___ TASK DATA ___
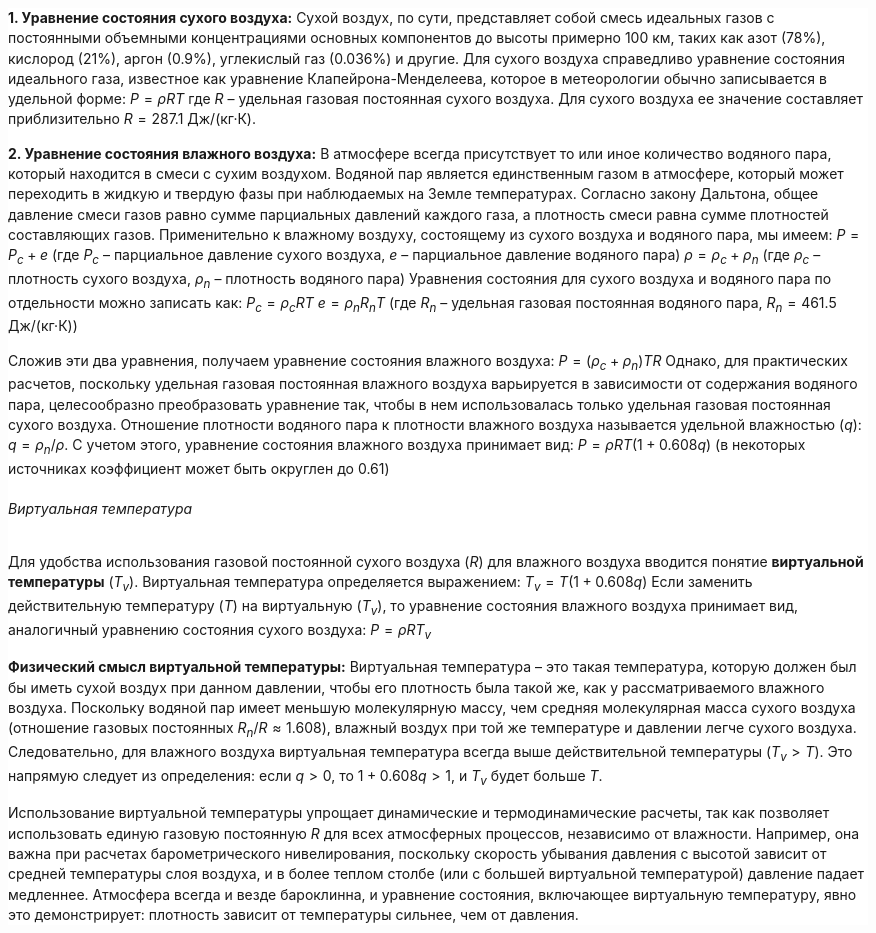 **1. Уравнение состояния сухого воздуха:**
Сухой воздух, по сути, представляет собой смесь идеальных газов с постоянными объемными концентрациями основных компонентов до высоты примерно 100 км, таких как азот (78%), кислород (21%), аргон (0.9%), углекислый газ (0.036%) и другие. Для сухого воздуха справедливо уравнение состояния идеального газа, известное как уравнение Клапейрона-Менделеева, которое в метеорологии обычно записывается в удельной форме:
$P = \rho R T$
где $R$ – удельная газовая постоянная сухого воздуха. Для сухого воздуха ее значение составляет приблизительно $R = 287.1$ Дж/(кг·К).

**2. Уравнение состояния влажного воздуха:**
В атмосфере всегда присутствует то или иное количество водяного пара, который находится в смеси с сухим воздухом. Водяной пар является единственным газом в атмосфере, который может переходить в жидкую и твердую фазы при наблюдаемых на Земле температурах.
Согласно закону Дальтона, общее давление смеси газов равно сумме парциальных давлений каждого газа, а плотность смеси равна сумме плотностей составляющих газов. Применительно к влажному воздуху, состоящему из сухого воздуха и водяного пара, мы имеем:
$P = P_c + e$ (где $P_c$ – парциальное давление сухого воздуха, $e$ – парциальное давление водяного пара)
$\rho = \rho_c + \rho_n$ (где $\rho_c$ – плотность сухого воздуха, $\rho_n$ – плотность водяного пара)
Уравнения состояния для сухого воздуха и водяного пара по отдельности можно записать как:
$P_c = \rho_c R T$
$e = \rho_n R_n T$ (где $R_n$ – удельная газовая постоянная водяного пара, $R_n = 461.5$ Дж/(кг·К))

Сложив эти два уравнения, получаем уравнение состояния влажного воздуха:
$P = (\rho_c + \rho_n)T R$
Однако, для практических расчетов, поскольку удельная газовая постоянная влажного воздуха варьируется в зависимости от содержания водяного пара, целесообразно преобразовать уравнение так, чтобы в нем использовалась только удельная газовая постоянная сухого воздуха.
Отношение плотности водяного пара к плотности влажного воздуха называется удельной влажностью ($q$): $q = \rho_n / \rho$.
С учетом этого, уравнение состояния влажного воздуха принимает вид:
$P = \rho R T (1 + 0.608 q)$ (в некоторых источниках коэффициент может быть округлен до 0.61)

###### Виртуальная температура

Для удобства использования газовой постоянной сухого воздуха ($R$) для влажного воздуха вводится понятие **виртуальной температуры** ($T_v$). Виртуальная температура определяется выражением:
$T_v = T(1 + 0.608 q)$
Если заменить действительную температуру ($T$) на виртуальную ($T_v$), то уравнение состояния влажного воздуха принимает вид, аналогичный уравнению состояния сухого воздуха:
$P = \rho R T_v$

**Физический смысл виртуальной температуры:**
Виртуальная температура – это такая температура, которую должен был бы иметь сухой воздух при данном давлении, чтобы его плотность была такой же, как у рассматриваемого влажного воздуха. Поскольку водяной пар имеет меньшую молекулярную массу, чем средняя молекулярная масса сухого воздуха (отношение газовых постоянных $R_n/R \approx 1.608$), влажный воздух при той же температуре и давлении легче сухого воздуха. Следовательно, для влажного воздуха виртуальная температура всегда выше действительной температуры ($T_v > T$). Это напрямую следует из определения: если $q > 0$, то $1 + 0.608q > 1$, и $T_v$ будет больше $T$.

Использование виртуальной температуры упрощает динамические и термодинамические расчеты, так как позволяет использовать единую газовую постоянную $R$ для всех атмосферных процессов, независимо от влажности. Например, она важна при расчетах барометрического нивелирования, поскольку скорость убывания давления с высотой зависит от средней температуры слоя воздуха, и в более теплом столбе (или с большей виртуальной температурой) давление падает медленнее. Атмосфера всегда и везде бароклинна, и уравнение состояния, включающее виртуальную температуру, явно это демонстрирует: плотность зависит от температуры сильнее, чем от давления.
___
___ TASK DATA ___
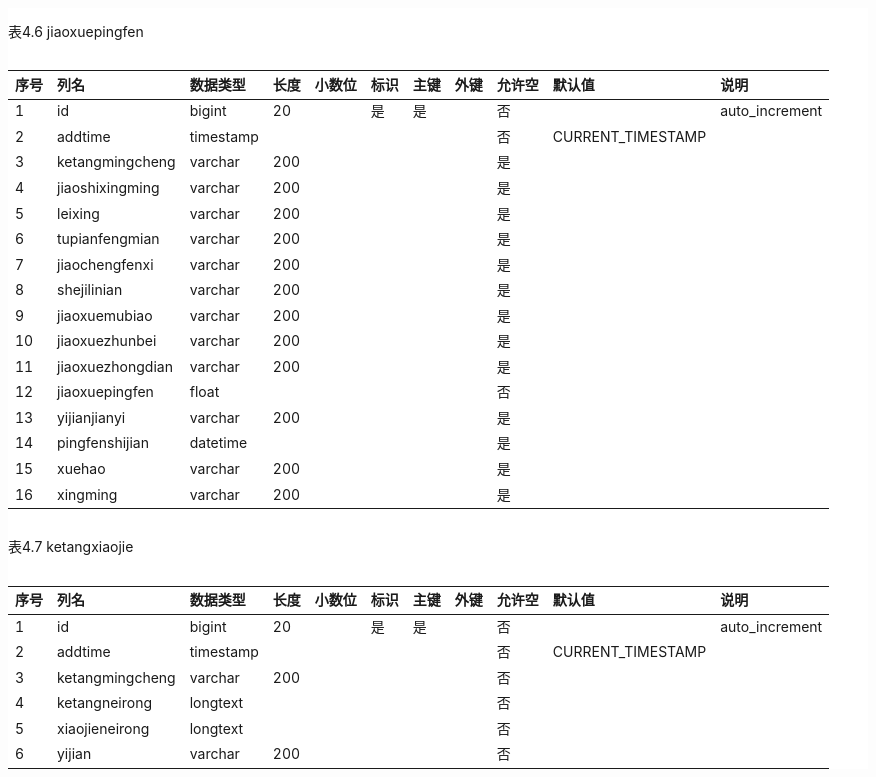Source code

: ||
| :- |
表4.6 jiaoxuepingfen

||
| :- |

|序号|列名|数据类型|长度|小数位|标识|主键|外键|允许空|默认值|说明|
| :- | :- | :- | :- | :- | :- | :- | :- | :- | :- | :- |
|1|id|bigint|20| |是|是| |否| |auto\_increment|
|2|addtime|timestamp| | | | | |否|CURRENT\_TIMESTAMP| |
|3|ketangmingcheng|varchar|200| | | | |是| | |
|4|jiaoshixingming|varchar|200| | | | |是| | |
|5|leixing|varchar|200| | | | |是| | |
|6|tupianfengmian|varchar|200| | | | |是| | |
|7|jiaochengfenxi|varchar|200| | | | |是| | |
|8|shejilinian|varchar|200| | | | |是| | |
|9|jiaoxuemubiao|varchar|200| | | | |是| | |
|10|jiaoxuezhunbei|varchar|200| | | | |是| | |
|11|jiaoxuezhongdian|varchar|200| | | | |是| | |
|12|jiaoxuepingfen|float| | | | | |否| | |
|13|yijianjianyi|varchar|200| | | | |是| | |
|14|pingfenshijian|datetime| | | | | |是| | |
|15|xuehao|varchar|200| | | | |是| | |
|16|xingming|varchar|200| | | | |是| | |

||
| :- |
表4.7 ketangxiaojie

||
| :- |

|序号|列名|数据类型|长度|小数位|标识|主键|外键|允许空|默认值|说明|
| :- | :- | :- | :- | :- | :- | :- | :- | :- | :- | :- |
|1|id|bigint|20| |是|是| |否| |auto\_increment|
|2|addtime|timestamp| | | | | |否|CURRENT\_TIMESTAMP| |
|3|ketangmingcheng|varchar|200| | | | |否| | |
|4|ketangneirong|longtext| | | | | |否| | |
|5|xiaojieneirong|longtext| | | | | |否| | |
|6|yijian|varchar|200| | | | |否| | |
___
___ TASK DATA ___
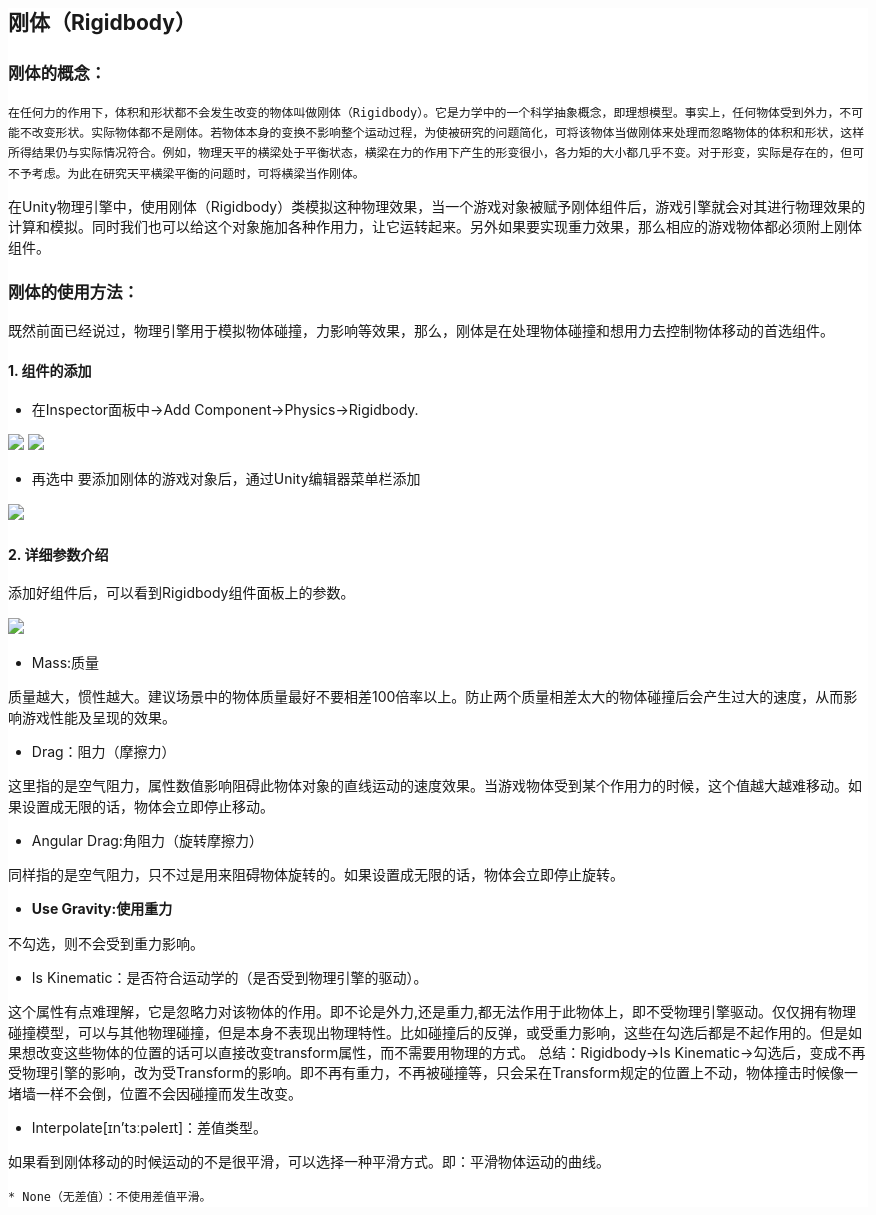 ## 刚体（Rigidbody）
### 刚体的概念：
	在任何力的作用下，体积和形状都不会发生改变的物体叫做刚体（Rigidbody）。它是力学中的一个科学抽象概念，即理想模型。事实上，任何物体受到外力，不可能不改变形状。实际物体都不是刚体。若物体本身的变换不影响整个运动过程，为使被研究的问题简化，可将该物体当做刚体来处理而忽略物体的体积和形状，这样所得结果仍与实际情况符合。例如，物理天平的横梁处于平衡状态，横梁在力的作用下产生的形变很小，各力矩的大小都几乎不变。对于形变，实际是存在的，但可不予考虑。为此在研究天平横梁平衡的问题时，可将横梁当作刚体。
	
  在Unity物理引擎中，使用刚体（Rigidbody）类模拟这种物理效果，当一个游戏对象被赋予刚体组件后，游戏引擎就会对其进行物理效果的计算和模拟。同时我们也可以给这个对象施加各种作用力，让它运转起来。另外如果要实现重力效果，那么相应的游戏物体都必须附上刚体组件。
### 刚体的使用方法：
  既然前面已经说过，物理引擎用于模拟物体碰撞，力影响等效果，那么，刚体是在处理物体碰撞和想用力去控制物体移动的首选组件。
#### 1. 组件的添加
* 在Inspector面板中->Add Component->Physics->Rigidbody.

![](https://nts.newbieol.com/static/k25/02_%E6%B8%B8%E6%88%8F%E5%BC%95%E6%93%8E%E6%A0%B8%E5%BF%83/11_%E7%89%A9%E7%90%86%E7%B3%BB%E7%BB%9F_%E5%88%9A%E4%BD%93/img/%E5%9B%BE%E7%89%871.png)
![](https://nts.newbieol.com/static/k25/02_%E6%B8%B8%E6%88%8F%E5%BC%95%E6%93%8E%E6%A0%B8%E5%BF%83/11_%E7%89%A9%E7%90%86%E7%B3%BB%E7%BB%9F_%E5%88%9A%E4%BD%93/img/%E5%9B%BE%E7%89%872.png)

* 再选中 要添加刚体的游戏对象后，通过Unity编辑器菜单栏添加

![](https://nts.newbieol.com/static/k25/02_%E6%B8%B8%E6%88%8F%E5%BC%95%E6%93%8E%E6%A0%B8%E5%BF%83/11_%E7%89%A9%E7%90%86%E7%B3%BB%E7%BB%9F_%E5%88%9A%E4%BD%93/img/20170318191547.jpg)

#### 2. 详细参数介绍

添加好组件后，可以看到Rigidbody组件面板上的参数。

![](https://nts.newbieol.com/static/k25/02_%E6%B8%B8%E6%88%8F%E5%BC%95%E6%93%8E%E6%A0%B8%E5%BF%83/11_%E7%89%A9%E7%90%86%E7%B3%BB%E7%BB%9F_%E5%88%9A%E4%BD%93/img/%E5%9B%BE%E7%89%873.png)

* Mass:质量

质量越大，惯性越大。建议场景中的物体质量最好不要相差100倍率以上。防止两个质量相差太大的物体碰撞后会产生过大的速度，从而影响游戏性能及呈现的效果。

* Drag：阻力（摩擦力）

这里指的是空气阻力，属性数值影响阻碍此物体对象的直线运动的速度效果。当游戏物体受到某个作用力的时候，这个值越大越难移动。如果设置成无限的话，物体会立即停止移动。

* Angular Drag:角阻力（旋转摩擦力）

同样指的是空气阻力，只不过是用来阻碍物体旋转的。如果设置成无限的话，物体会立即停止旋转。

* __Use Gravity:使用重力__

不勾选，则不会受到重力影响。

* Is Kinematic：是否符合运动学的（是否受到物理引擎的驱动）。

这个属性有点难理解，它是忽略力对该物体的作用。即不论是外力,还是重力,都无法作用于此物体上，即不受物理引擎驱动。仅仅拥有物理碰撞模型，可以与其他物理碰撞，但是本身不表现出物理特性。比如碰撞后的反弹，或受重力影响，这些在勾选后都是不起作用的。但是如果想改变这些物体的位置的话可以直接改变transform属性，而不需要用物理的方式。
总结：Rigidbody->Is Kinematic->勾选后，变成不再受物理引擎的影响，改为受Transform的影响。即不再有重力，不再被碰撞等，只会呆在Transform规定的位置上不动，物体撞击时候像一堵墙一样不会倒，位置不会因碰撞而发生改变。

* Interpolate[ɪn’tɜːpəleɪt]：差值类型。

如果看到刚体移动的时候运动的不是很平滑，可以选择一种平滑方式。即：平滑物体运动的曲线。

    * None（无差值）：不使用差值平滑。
___
▸ **TASK DIRECTIONS**
Would you copy out every line in the records that includes the string "如果设置成无限的话"?

▸ **REPLY**
这里指的是空气阻力，属性数值影响阻碍此物体对象的直线运动的速度效果。当游戏物体受到某个作用力的时候，这个值越大越难移动。如果设置成无限的话，物体会立即停止移动。
同样指的是空气阻力，只不过是用来阻碍物体旋转的。如果设置成无限的话，物体会立即停止旋转。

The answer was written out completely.